Find all the lines in the material below with the word "linecap", and copy them.
· · ·
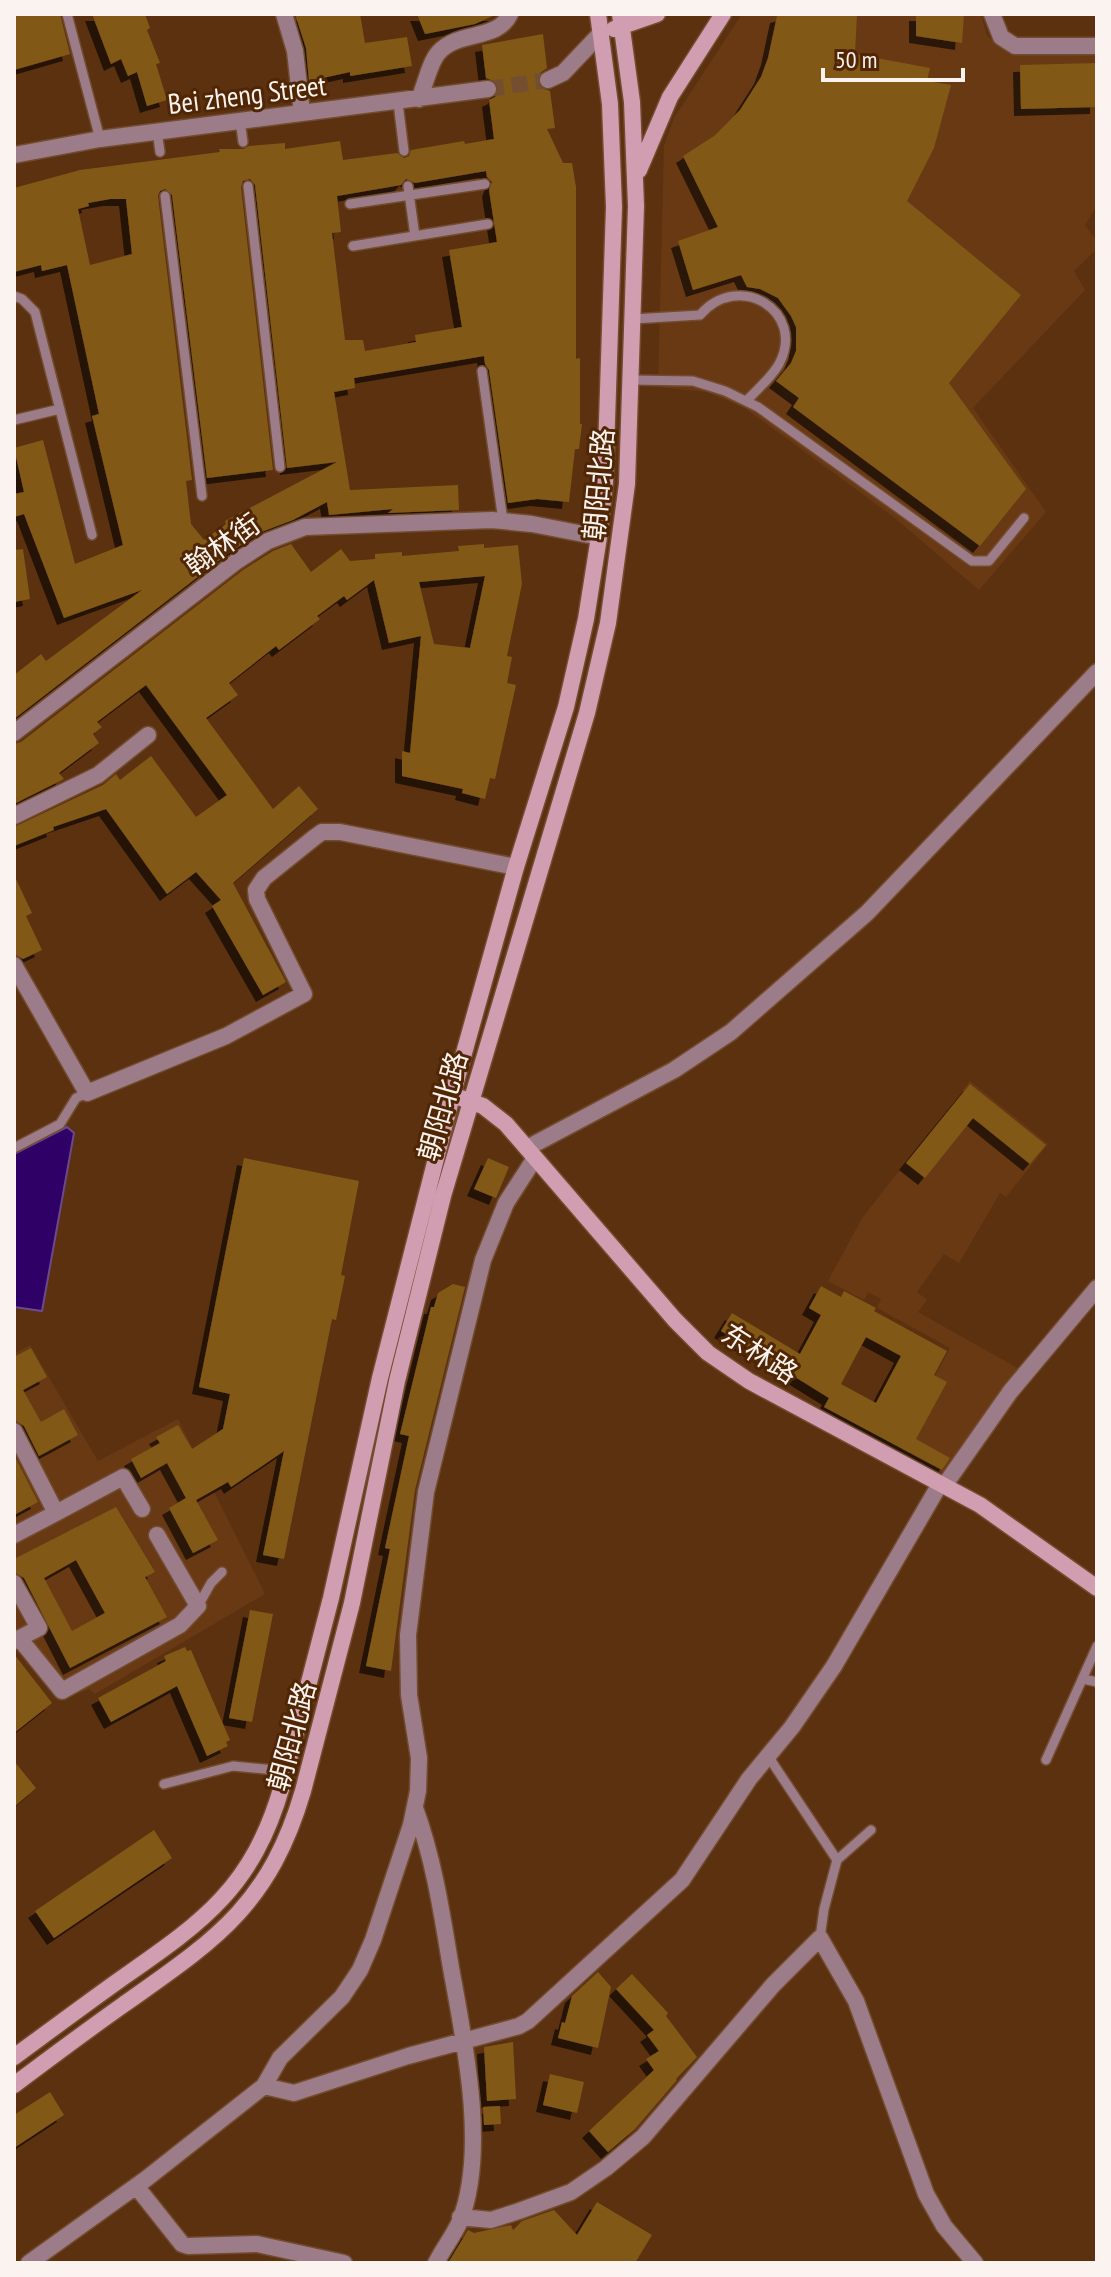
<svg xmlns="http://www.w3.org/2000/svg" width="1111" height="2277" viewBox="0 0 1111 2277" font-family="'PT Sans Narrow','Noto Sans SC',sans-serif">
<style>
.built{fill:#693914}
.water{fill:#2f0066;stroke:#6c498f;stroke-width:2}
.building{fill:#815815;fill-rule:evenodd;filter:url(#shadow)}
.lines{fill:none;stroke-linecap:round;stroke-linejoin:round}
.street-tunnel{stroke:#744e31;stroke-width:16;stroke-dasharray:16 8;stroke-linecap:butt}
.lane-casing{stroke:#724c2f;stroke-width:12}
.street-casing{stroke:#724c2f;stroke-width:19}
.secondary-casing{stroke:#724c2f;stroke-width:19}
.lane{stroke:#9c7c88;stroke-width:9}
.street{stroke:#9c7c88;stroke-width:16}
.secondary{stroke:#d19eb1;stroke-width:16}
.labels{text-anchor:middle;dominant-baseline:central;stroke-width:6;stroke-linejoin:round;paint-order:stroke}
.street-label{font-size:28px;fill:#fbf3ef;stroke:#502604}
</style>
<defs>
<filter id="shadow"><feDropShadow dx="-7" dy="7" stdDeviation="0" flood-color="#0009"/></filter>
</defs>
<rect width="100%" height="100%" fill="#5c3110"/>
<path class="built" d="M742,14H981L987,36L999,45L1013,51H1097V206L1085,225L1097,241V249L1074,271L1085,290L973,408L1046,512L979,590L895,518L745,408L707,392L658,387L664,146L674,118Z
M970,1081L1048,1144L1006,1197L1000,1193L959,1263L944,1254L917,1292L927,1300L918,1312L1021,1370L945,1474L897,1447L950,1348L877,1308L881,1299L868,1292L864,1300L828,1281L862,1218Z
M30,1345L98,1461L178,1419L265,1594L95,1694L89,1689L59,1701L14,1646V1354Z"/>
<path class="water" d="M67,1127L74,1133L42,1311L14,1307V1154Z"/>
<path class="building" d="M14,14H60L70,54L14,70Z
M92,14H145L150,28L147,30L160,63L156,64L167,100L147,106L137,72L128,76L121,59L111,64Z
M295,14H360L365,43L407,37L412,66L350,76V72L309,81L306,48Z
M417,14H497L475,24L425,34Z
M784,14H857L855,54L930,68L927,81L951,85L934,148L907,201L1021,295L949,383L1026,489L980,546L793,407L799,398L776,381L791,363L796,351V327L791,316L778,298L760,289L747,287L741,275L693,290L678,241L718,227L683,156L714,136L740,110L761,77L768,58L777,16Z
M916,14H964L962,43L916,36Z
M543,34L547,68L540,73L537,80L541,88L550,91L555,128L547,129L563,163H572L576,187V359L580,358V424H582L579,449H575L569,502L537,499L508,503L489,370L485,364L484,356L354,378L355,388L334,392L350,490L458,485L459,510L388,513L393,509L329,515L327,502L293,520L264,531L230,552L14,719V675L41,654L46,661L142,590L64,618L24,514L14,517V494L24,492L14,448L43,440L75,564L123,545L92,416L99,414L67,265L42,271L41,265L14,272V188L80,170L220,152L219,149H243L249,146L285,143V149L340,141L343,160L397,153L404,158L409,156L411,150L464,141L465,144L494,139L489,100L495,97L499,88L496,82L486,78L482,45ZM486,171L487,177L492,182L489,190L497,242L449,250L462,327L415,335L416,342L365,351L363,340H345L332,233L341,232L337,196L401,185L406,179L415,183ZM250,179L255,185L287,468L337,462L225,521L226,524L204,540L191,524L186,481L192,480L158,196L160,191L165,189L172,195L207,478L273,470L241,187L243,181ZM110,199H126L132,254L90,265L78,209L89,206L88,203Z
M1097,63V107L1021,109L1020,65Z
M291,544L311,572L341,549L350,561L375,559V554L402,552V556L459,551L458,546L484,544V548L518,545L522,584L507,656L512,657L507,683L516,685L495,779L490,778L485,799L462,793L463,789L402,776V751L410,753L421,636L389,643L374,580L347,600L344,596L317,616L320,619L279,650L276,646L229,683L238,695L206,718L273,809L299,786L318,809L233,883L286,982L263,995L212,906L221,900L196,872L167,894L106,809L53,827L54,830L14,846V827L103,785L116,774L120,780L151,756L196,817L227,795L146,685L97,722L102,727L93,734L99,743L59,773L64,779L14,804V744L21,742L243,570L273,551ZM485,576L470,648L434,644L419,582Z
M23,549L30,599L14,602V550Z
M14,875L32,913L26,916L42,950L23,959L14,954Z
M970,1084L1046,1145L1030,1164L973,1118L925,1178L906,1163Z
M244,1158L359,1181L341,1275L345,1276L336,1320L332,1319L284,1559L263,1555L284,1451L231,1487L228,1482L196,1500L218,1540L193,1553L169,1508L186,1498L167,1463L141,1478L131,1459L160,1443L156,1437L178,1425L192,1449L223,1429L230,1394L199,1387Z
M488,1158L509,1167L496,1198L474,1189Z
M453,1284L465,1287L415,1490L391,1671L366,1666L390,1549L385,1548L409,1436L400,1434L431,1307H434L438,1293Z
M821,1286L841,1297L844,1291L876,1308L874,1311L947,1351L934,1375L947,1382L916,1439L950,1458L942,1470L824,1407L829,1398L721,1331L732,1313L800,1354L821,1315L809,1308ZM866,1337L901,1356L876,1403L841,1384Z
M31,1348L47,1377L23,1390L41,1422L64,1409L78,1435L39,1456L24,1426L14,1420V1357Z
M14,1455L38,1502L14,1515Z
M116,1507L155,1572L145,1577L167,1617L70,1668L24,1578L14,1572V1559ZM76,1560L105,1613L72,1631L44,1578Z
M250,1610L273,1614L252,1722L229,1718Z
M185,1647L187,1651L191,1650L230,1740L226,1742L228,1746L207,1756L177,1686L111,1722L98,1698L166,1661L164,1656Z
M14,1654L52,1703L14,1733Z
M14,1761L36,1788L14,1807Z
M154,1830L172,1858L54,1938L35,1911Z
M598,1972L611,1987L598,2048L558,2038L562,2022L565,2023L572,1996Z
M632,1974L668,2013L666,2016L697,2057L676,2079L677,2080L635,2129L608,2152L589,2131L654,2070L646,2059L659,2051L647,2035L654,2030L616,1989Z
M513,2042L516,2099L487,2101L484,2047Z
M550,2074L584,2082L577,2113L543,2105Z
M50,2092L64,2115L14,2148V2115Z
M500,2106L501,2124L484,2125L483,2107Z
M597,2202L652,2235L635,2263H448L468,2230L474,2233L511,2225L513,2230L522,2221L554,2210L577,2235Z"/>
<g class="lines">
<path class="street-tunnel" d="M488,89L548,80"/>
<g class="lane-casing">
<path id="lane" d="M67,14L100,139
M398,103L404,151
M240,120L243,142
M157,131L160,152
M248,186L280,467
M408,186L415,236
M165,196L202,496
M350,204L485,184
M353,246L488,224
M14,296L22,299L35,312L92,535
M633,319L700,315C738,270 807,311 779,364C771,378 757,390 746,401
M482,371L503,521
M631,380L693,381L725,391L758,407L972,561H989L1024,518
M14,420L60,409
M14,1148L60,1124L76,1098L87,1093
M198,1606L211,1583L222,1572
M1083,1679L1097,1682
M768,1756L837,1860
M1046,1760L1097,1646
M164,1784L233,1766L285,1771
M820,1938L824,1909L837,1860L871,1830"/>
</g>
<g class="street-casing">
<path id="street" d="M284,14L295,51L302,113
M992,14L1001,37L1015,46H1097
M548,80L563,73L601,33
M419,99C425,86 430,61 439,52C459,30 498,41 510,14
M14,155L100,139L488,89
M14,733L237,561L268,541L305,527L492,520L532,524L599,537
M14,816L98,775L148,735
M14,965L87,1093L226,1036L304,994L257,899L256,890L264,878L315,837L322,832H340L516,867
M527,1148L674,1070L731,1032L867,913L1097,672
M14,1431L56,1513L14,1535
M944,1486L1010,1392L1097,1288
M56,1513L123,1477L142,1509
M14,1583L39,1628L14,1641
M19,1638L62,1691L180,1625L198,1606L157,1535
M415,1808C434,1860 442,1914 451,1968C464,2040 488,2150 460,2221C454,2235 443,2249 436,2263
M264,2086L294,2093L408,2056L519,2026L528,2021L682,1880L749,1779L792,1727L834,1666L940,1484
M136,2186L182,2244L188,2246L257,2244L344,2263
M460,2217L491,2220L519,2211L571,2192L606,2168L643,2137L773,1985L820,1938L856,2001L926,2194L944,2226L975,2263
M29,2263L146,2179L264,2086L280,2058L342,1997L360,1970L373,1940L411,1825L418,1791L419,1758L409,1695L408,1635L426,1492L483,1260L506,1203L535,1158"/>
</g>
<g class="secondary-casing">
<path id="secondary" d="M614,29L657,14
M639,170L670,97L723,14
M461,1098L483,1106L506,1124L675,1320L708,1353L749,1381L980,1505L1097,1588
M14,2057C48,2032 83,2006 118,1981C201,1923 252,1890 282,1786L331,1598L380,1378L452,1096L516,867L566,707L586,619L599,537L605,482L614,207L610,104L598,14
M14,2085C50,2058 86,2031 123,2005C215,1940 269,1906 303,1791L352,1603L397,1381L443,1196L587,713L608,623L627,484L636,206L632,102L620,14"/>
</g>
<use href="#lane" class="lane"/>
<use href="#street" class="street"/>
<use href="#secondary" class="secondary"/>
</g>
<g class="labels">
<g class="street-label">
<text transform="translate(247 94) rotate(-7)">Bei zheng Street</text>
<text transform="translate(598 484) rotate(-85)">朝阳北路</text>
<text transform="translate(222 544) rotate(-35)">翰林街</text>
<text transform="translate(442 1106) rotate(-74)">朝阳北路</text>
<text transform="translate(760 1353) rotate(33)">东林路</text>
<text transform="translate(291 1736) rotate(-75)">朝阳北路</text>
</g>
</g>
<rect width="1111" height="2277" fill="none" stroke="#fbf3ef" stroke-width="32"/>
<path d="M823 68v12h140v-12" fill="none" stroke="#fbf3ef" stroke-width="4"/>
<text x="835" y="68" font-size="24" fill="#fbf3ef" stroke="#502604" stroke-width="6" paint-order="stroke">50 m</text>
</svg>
· · ·
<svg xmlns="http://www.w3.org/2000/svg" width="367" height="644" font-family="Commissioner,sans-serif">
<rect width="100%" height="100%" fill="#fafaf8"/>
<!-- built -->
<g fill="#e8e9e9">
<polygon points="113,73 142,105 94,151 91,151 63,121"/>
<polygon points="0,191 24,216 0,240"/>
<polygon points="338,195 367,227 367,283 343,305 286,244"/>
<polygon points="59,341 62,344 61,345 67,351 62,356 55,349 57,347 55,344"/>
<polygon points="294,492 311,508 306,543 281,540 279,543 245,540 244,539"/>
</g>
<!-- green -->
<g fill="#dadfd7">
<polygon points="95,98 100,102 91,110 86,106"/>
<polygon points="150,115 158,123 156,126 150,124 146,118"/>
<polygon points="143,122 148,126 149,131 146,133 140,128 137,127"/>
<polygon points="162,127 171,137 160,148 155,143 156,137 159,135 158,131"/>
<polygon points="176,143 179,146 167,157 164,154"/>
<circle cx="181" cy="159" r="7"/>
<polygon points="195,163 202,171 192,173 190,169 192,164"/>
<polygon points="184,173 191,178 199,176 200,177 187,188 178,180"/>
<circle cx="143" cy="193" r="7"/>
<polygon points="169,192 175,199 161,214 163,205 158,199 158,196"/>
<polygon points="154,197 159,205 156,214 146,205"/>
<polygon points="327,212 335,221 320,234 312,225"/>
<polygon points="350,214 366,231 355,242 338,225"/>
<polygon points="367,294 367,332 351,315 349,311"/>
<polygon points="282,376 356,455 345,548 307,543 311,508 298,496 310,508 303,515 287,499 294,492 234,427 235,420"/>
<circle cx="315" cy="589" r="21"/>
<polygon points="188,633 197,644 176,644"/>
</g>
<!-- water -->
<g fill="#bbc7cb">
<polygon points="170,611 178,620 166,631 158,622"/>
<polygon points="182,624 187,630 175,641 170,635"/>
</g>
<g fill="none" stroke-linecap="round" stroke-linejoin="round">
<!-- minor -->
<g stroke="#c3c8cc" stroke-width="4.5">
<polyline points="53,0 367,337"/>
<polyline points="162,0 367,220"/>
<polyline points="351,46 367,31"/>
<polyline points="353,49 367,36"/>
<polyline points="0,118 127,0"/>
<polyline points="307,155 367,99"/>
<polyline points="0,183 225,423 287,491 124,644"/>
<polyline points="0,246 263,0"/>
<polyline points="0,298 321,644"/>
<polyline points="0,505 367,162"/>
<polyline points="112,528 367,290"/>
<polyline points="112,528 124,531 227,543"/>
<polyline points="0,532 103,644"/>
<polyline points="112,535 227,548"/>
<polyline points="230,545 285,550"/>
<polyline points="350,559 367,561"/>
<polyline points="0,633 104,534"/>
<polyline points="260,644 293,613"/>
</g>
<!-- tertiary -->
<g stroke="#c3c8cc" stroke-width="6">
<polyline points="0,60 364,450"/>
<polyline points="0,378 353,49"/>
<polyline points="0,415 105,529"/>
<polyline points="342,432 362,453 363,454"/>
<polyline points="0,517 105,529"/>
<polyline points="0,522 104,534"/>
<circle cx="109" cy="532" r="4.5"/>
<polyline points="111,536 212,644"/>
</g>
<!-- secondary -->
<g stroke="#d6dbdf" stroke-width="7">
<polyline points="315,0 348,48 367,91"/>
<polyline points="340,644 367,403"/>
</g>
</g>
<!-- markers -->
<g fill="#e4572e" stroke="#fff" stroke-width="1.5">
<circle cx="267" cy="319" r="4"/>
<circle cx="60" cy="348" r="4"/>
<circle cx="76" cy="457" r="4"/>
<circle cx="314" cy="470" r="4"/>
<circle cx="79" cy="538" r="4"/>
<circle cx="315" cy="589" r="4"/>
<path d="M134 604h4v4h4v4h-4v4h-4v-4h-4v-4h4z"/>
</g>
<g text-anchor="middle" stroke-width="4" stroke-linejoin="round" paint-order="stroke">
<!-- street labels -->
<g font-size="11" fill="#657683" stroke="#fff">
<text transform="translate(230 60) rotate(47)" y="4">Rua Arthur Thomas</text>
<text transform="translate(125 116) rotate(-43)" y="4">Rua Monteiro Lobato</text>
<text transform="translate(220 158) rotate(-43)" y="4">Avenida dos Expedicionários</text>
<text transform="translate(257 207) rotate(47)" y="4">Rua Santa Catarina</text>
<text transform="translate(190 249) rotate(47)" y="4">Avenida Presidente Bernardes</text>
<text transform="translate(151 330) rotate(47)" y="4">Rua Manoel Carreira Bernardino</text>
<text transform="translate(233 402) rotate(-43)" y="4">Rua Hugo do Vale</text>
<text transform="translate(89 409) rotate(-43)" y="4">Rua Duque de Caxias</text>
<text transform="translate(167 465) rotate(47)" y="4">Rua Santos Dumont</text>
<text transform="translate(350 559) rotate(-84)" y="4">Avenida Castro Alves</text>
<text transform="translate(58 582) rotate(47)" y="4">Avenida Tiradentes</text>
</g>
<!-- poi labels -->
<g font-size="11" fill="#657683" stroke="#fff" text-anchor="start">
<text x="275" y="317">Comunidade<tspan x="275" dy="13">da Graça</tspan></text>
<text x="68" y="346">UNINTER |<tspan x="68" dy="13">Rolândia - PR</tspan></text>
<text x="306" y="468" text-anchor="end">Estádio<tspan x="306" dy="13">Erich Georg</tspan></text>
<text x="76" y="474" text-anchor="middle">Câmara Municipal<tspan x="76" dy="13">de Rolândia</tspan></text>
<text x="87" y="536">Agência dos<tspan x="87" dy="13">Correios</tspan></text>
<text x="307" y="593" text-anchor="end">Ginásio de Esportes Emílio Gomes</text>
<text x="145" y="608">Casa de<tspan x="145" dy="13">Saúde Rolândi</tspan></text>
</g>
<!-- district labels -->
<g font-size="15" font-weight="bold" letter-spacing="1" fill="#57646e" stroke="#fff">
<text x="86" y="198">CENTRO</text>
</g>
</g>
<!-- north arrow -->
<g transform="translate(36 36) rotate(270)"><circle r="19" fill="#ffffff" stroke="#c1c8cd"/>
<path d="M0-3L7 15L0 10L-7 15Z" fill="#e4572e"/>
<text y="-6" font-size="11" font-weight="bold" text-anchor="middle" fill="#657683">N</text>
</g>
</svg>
· · ·
Worked solution
.lines{fill:none;stroke-linecap:round;stroke-linejoin:round}
.street-tunnel{stroke:#744e31;stroke-width:16;stroke-dasharray:16 8;stroke-linecap:butt}
<g fill="none" stroke-linecap="round" stroke-linejoin="round">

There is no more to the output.